• [TASK OBJECTIVE]:
Reproduce the text of all the records below, swapping every "12.02.2017" for "15.03.2017" and leaving everything else unchanged.

• [EXERCISE DATA]:
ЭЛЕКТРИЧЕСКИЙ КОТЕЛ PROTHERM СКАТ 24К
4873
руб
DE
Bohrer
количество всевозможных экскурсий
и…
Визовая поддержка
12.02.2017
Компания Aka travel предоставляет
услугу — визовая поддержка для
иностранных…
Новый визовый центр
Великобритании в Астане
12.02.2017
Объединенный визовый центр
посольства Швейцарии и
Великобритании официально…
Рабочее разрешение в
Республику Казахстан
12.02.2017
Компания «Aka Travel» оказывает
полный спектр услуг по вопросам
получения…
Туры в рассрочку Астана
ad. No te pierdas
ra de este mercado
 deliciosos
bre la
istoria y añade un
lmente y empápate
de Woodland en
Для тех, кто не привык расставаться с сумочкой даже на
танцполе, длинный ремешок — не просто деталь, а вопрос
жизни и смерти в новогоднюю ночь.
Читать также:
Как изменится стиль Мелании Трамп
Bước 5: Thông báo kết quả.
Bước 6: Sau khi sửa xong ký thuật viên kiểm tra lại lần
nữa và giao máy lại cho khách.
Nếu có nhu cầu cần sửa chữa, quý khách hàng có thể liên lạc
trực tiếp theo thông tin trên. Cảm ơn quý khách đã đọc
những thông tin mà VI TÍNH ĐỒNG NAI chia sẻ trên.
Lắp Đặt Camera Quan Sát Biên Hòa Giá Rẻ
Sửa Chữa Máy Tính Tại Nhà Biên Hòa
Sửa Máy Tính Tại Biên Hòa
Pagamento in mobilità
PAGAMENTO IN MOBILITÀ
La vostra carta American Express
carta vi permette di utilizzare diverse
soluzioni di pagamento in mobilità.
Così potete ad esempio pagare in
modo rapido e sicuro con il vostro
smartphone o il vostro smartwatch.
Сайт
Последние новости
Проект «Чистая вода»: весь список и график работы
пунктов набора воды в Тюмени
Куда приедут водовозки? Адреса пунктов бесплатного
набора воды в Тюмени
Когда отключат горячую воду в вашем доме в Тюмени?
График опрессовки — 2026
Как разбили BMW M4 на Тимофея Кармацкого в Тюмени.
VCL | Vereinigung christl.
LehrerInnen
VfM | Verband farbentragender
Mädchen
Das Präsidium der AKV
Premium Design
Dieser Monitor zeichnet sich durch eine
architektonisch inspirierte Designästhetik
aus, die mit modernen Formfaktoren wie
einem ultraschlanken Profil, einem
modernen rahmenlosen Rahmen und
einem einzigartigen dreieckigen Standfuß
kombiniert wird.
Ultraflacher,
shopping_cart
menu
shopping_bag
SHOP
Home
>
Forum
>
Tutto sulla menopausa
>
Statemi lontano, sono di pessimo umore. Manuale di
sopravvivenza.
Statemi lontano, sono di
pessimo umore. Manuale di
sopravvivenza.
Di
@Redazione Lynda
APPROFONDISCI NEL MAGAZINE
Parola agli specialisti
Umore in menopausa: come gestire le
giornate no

• [ANSWER AREA]:
ЭЛЕКТРИЧЕСКИЙ КОТЕЛ PROTHERM СКАТ 24К
4873
руб
DE
Bohrer
количество всевозможных экскурсий
и…
Визовая поддержка
15.03.2017
Компания Aka travel предоставляет
услугу — визовая поддержка для
иностранных…
Новый визовый центр
Великобритании в Астане
15.03.2017
Объединенный визовый центр
посольства Швейцарии и
Великобритании официально…
Рабочее разрешение в
Республику Казахстан
15.03.2017
Компания «Aka Travel» оказывает
полный спектр услуг по вопросам
получения…
Туры в рассрочку Астана
ad. No te pierdas
ra de este mercado
 deliciosos
bre la
istoria y añade un
lmente y empápate
de Woodland en
Для тех, кто не привык расставаться с сумочкой даже на
танцполе, длинный ремешок — не просто деталь, а вопрос
жизни и смерти в новогоднюю ночь.
Читать также:
Как изменится стиль Мелании Трамп
Bước 5: Thông báo kết quả.
Bước 6: Sau khi sửa xong ký thuật viên kiểm tra lại lần
nữa và giao máy lại cho khách.
Nếu có nhu cầu cần sửa chữa, quý khách hàng có thể liên lạc
trực tiếp theo thông tin trên. Cảm ơn quý khách đã đọc
những thông tin mà VI TÍNH ĐỒNG NAI chia sẻ trên.
Lắp Đặt Camera Quan Sát Biên Hòa Giá Rẻ
Sửa Chữa Máy Tính Tại Nhà Biên Hòa
Sửa Máy Tính Tại Biên Hòa
Pagamento in mobilità
PAGAMENTO IN MOBILITÀ
La vostra carta American Express
carta vi permette di utilizzare diverse
soluzioni di pagamento in mobilità.
Così potete ad esempio pagare in
modo rapido e sicuro con il vostro
smartphone o il vostro smartwatch.
Сайт
Последние новости
Проект «Чистая вода»: весь список и график работы
пунктов набора воды в Тюмени
Куда приедут водовозки? Адреса пунктов бесплатного
набора воды в Тюмени
Когда отключат горячую воду в вашем доме в Тюмени?
График опрессовки — 2026
Как разбили BMW M4 на Тимофея Кармацкого в Тюмени.
VCL | Vereinigung christl.
LehrerInnen
VfM | Verband farbentragender
Mädchen
Das Präsidium der AKV
Premium Design
Dieser Monitor zeichnet sich durch eine
architektonisch inspirierte Designästhetik
aus, die mit modernen Formfaktoren wie
einem ultraschlanken Profil, einem
modernen rahmenlosen Rahmen und
einem einzigartigen dreieckigen Standfuß
kombiniert wird.
Ultraflacher,
shopping_cart
menu
shopping_bag
SHOP
Home
>
Forum
>
Tutto sulla menopausa
>
Statemi lontano, sono di pessimo umore. Manuale di
sopravvivenza.
Statemi lontano, sono di
pessimo umore. Manuale di
sopravvivenza.
Di
@Redazione Lynda
APPROFONDISCI NEL MAGAZINE
Parola agli specialisti
Umore in menopausa: come gestire le
giornate no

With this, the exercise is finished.